-- Supplied records start --

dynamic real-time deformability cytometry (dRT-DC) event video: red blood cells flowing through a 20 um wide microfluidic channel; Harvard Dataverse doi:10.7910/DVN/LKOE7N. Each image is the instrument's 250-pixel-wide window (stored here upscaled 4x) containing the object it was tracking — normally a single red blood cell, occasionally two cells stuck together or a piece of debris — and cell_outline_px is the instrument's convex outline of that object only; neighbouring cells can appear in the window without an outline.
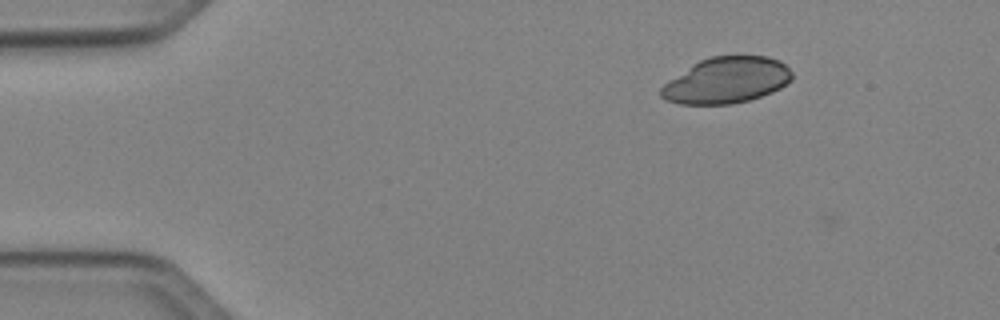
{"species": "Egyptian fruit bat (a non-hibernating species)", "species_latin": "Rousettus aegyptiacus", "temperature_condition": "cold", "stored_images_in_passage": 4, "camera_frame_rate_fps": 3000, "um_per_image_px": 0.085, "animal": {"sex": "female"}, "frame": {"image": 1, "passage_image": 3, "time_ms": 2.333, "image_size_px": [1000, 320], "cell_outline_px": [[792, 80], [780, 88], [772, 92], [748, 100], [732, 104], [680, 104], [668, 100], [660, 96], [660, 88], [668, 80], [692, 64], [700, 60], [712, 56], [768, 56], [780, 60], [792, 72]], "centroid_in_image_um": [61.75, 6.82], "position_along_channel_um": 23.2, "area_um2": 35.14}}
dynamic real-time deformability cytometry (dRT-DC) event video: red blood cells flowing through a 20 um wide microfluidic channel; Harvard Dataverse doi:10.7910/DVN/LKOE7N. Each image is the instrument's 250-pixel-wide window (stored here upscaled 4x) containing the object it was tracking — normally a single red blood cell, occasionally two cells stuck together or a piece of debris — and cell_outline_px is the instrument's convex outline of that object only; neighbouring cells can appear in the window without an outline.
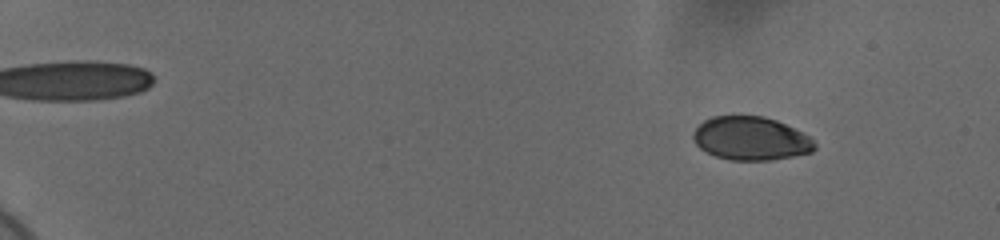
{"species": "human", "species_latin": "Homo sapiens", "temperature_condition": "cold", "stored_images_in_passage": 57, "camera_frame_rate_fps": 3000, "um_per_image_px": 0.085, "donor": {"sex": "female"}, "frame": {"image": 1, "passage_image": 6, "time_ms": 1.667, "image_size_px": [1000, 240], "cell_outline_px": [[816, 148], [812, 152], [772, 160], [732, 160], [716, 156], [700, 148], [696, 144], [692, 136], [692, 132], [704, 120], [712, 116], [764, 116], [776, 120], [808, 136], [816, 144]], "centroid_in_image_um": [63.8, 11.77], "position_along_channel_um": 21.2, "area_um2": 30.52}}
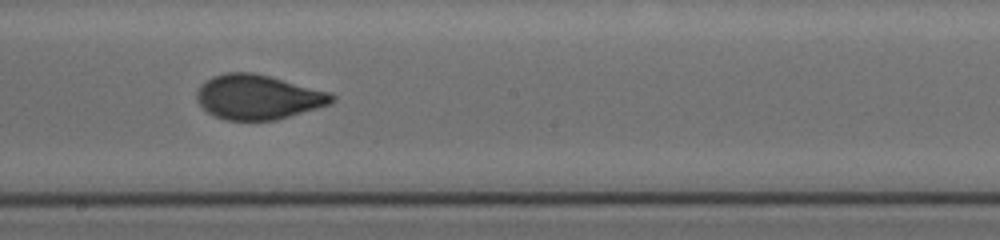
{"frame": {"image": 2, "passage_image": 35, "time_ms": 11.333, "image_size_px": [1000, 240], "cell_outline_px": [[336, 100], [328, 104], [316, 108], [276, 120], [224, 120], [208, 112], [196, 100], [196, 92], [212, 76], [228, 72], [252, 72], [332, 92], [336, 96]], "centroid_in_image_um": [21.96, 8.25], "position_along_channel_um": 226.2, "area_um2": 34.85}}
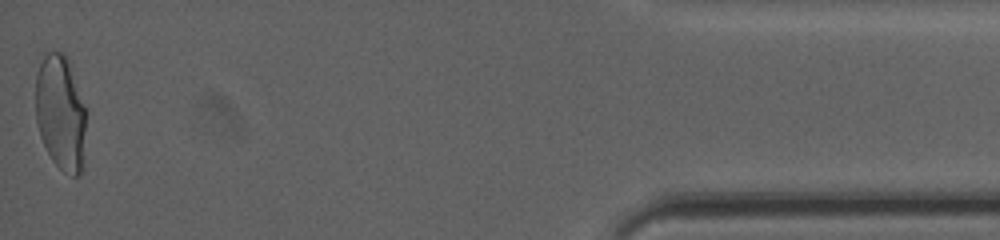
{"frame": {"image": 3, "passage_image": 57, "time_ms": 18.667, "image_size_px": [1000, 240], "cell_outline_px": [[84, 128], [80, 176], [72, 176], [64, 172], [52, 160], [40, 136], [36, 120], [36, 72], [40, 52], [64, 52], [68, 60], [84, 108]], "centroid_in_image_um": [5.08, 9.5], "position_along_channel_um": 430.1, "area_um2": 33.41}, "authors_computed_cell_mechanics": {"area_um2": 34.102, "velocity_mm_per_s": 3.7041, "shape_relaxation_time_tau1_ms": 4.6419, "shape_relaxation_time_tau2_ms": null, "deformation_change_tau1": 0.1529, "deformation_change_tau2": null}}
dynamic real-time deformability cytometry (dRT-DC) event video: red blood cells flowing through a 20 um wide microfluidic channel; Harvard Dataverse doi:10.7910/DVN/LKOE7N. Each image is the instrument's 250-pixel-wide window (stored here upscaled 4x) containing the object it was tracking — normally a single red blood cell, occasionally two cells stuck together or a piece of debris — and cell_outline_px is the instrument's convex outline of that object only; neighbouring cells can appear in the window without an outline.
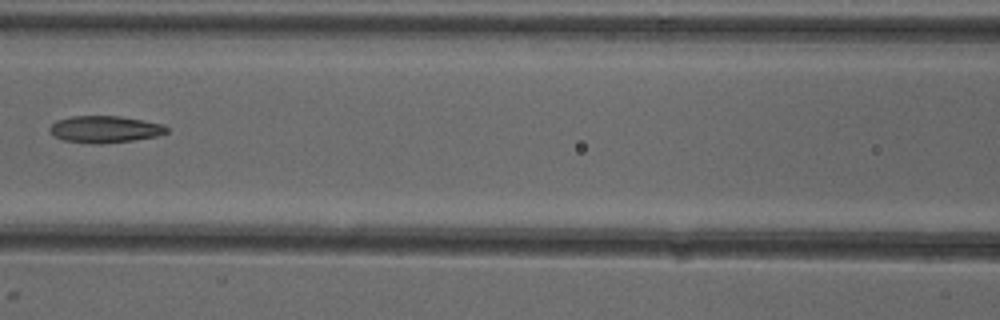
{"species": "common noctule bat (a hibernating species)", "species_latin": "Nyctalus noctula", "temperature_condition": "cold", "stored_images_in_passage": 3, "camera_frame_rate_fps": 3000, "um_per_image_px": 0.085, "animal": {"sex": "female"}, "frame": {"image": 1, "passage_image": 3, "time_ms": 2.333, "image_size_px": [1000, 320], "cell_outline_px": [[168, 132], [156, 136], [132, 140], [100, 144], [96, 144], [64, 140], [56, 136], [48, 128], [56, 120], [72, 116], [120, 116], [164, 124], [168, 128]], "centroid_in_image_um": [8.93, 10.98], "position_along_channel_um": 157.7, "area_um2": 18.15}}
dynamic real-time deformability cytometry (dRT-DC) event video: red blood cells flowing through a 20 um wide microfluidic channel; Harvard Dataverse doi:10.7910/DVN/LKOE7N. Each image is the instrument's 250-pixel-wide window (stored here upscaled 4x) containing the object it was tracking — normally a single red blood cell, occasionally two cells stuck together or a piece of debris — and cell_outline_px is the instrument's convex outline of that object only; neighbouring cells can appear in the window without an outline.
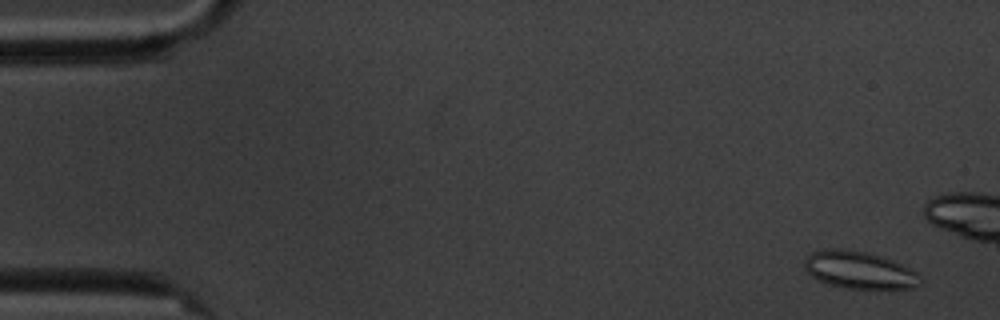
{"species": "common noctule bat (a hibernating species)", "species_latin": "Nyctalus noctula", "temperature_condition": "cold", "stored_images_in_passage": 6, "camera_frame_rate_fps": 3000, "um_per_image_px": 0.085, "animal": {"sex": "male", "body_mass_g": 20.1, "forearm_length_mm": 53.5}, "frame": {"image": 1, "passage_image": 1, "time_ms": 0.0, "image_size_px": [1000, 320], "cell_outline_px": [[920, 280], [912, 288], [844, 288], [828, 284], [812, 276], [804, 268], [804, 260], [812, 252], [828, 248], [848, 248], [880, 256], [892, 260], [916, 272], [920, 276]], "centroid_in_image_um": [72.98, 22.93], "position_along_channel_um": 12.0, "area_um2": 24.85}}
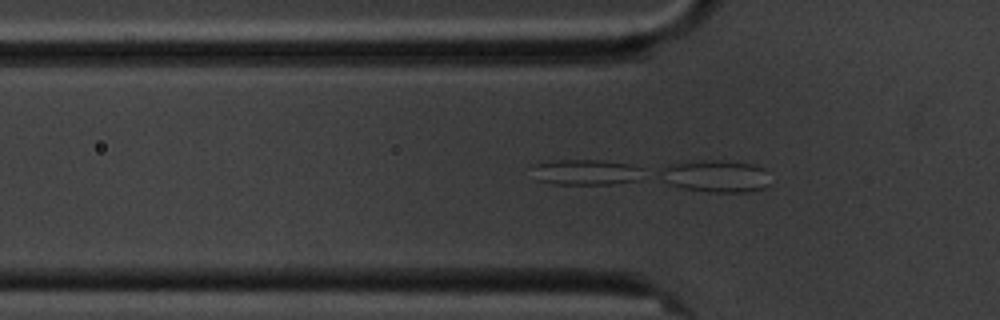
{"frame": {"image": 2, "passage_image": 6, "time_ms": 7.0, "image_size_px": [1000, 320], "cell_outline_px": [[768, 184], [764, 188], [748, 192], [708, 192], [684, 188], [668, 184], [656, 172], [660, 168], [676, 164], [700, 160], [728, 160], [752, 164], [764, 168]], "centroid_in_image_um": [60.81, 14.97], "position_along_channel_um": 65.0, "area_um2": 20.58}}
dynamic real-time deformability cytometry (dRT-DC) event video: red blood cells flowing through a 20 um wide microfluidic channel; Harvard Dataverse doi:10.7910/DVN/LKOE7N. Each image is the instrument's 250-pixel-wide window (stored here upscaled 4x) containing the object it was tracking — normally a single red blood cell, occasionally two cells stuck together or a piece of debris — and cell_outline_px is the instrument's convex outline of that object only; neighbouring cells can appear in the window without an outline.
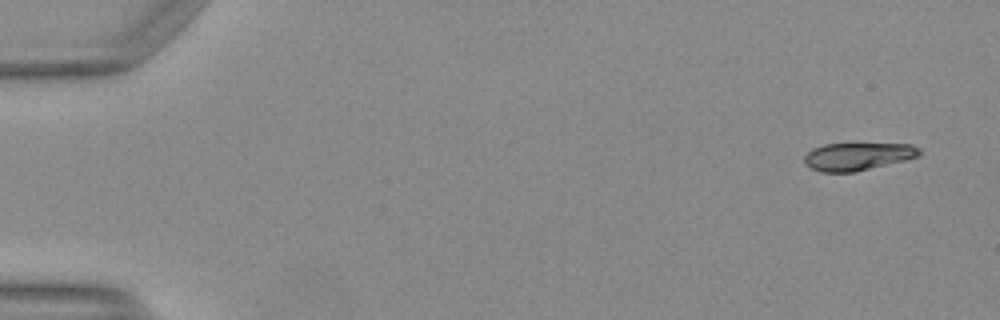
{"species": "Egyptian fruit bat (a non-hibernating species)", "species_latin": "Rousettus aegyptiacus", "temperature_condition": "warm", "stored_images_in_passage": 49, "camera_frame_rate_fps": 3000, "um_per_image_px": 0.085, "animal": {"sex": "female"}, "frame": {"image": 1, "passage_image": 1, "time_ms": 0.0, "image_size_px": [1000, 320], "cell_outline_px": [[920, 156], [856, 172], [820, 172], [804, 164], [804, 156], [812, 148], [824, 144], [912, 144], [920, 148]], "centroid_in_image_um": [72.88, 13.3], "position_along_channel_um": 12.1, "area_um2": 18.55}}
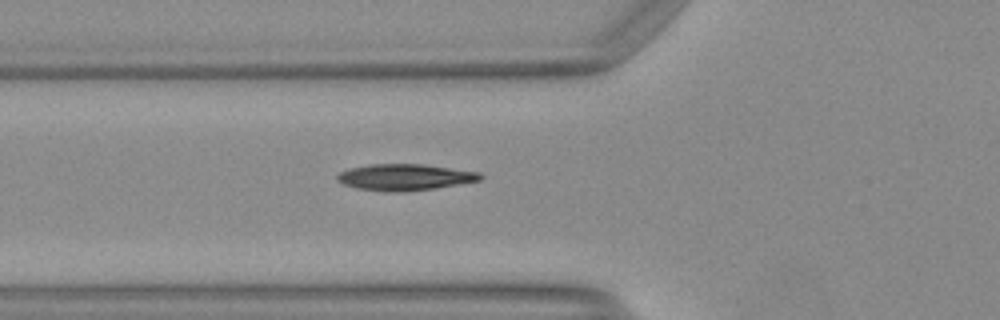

-- Supplied records end --

What to do:
Extract all the data above exactly, excluding every picture.

Answer to the exercise:
dynamic real-time deformability cytometry (dRT-DC) event video: red blood cells flowing through a 20 um wide microfluidic channel; Harvard Dataverse doi:10.7910/DVN/LKOE7N. Each image is the instrument's 250-pixel-wide window (stored here upscaled 4x) containing the object it was tracking — normally a single red blood cell, occasionally two cells stuck together or a piece of debris — and cell_outline_px is the instrument's convex outline of that object only; neighbouring cells can appear in the window without an outline.
{"species": "Egyptian fruit bat (a non-hibernating species)", "species_latin": "Rousettus aegyptiacus", "temperature_condition": "cold", "stored_images_in_passage": 4, "camera_frame_rate_fps": 3000, "um_per_image_px": 0.085, "animal": {"sex": "female"}, "frame": {"image": 1, "passage_image": 3, "time_ms": 2.333, "image_size_px": [1000, 320], "cell_outline_px": [[792, 80], [780, 88], [772, 92], [748, 100], [732, 104], [680, 104], [668, 100], [660, 96], [660, 88], [668, 80], [692, 64], [700, 60], [712, 56], [768, 56], [780, 60], [792, 72]], "centroid_in_image_um": [61.75, 6.82], "position_along_channel_um": 23.2, "area_um2": 35.14}}
dynamic real-time deformability cytometry (dRT-DC) event video: red blood cells flowing through a 20 um wide microfluidic channel; Harvard Dataverse doi:10.7910/DVN/LKOE7N. Each image is the instrument's 250-pixel-wide window (stored here upscaled 4x) containing the object it was tracking — normally a single red blood cell, occasionally two cells stuck together or a piece of debris — and cell_outline_px is the instrument's convex outline of that object only; neighbouring cells can appear in the window without an outline.
{"species": "human", "species_latin": "Homo sapiens", "temperature_condition": "cold", "stored_images_in_passage": 57, "camera_frame_rate_fps": 3000, "um_per_image_px": 0.085, "donor": {"sex": "female"}, "frame": {"image": 1, "passage_image": 6, "time_ms": 1.667, "image_size_px": [1000, 240], "cell_outline_px": [[816, 148], [812, 152], [772, 160], [732, 160], [716, 156], [700, 148], [696, 144], [692, 136], [692, 132], [704, 120], [712, 116], [764, 116], [776, 120], [808, 136], [816, 144]], "centroid_in_image_um": [63.8, 11.77], "position_along_channel_um": 21.2, "area_um2": 30.52}}
{"frame": {"image": 2, "passage_image": 35, "time_ms": 11.333, "image_size_px": [1000, 240], "cell_outline_px": [[336, 100], [328, 104], [316, 108], [276, 120], [224, 120], [208, 112], [196, 100], [196, 92], [212, 76], [228, 72], [252, 72], [332, 92], [336, 96]], "centroid_in_image_um": [21.96, 8.25], "position_along_channel_um": 226.2, "area_um2": 34.85}}
{"frame": {"image": 3, "passage_image": 57, "time_ms": 18.667, "image_size_px": [1000, 240], "cell_outline_px": [[84, 128], [80, 176], [72, 176], [64, 172], [52, 160], [40, 136], [36, 120], [36, 72], [40, 52], [64, 52], [68, 60], [84, 108]], "centroid_in_image_um": [5.08, 9.5], "position_along_channel_um": 430.1, "area_um2": 33.41}, "authors_computed_cell_mechanics": {"area_um2": 34.102, "velocity_mm_per_s": 3.7041, "shape_relaxation_time_tau1_ms": 4.6419, "shape_relaxation_time_tau2_ms": null, "deformation_change_tau1": 0.1529, "deformation_change_tau2": null}}
dynamic real-time deformability cytometry (dRT-DC) event video: red blood cells flowing through a 20 um wide microfluidic channel; Harvard Dataverse doi:10.7910/DVN/LKOE7N. Each image is the instrument's 250-pixel-wide window (stored here upscaled 4x) containing the object it was tracking — normally a single red blood cell, occasionally two cells stuck together or a piece of debris — and cell_outline_px is the instrument's convex outline of that object only; neighbouring cells can appear in the window without an outline.
{"species": "common noctule bat (a hibernating species)", "species_latin": "Nyctalus noctula", "temperature_condition": "cold", "stored_images_in_passage": 3, "camera_frame_rate_fps": 3000, "um_per_image_px": 0.085, "animal": {"sex": "female"}, "frame": {"image": 1, "passage_image": 3, "time_ms": 2.333, "image_size_px": [1000, 320], "cell_outline_px": [[168, 132], [156, 136], [132, 140], [100, 144], [96, 144], [64, 140], [56, 136], [48, 128], [56, 120], [72, 116], [120, 116], [164, 124], [168, 128]], "centroid_in_image_um": [8.93, 10.98], "position_along_channel_um": 157.7, "area_um2": 18.15}}
dynamic real-time deformability cytometry (dRT-DC) event video: red blood cells flowing through a 20 um wide microfluidic channel; Harvard Dataverse doi:10.7910/DVN/LKOE7N. Each image is the instrument's 250-pixel-wide window (stored here upscaled 4x) containing the object it was tracking — normally a single red blood cell, occasionally two cells stuck together or a piece of debris — and cell_outline_px is the instrument's convex outline of that object only; neighbouring cells can appear in the window without an outline.
{"species": "common noctule bat (a hibernating species)", "species_latin": "Nyctalus noctula", "temperature_condition": "cold", "stored_images_in_passage": 6, "camera_frame_rate_fps": 3000, "um_per_image_px": 0.085, "animal": {"sex": "male", "body_mass_g": 20.1, "forearm_length_mm": 53.5}, "frame": {"image": 1, "passage_image": 1, "time_ms": 0.0, "image_size_px": [1000, 320], "cell_outline_px": [[920, 280], [912, 288], [844, 288], [828, 284], [812, 276], [804, 268], [804, 260], [812, 252], [828, 248], [848, 248], [880, 256], [892, 260], [916, 272], [920, 276]], "centroid_in_image_um": [72.98, 22.93], "position_along_channel_um": 12.0, "area_um2": 24.85}}
{"frame": {"image": 2, "passage_image": 6, "time_ms": 7.0, "image_size_px": [1000, 320], "cell_outline_px": [[768, 184], [764, 188], [748, 192], [708, 192], [684, 188], [668, 184], [656, 172], [660, 168], [676, 164], [700, 160], [728, 160], [752, 164], [764, 168]], "centroid_in_image_um": [60.81, 14.97], "position_along_channel_um": 65.0, "area_um2": 20.58}}
dynamic real-time deformability cytometry (dRT-DC) event video: red blood cells flowing through a 20 um wide microfluidic channel; Harvard Dataverse doi:10.7910/DVN/LKOE7N. Each image is the instrument's 250-pixel-wide window (stored here upscaled 4x) containing the object it was tracking — normally a single red blood cell, occasionally two cells stuck together or a piece of debris — and cell_outline_px is the instrument's convex outline of that object only; neighbouring cells can appear in the window without an outline.
{"species": "Egyptian fruit bat (a non-hibernating species)", "species_latin": "Rousettus aegyptiacus", "temperature_condition": "warm", "stored_images_in_passage": 49, "camera_frame_rate_fps": 3000, "um_per_image_px": 0.085, "animal": {"sex": "female"}, "frame": {"image": 1, "passage_image": 1, "time_ms": 0.0, "image_size_px": [1000, 320], "cell_outline_px": [[920, 156], [856, 172], [820, 172], [804, 164], [804, 156], [812, 148], [824, 144], [912, 144], [920, 148]], "centroid_in_image_um": [72.88, 13.3], "position_along_channel_um": 12.1, "area_um2": 18.55}}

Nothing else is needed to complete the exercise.